Taxi Téhéran

Résister, un impératif cinématographique


Véritable objet d'art cinématographique, le film de Jafar Panahi nous entraîne sans cesse aux limites entre réel et fiction, entre film et documentaire, entre réalité et idéologie, résignation et résistance.

Interdit d'exercer son art depuis 2010, le réalisateur iranien sait admirablement utiliser la contrainte, la situation qui lui est imposée, pour imaginer une nouvelle manière de filmer coûte que coûte. Loin des plateaux et des studios, il transforme un taxi en studio. Sans acteurs, il fait rejouer à ses amis des scènes de la vie ordinaire mais avec des dialogues tellement scénarisés qu'ils semblent réels et spontanés, nous donnant une vision très particulière de la société iranienne contemporaine.

En une succession d'une dizaine de scènes, condensées sur une apparente journée de taxi, Panahi déroule les thèmes qui ont déjà marqué son œuvre, notamment la place des femmes, la disproportion des peines, la culpabilité et la sanction. Il nous livre un film sur l'équilibre, ou plutôt le déséquilibre, d'une société qui punit outre mesure, et qui de ce fait empêche la justice qu'elle prétend incarner.
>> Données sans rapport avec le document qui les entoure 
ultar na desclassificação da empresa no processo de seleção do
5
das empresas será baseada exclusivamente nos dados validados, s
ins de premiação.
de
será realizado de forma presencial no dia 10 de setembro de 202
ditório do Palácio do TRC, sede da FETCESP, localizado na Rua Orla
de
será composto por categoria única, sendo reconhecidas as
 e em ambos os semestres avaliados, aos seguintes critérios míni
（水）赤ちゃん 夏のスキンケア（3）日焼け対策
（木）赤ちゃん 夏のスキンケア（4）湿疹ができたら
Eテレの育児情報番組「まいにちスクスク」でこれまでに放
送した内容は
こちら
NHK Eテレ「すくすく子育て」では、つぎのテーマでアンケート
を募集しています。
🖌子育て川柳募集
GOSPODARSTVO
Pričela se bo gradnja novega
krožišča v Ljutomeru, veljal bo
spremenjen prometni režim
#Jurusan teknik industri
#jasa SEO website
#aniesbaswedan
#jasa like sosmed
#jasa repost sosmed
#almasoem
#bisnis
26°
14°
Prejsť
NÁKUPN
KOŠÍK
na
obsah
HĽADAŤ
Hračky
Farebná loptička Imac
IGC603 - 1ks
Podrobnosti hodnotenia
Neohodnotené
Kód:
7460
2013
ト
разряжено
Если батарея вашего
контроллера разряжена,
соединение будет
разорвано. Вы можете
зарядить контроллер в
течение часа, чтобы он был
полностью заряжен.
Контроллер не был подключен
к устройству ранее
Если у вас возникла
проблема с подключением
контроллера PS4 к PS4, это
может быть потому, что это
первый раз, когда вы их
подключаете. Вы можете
Nulle dimension religieuse dans cette critique, ni même dans le totalitarisme qu'elle dénonce. Panahi ne se place pas sur ce terrain, même s'il brocarde la superstition de ces deux sœurs croyant à l'immortalité au prix d'un poisson dans un bassin. C'est l'injustice d'un État qui prétend régenter même la réalité, éradiquer "noirceur" et représenter des personnages "positifs".

Exactement ce à quoi se refuse Panahi, travestir la réalité pour qu'elle devienne conforme à la raison d'État mais au contraire utiliser tous les artifices du cinéma pour décrire une société.

Un magnifique message de résistance.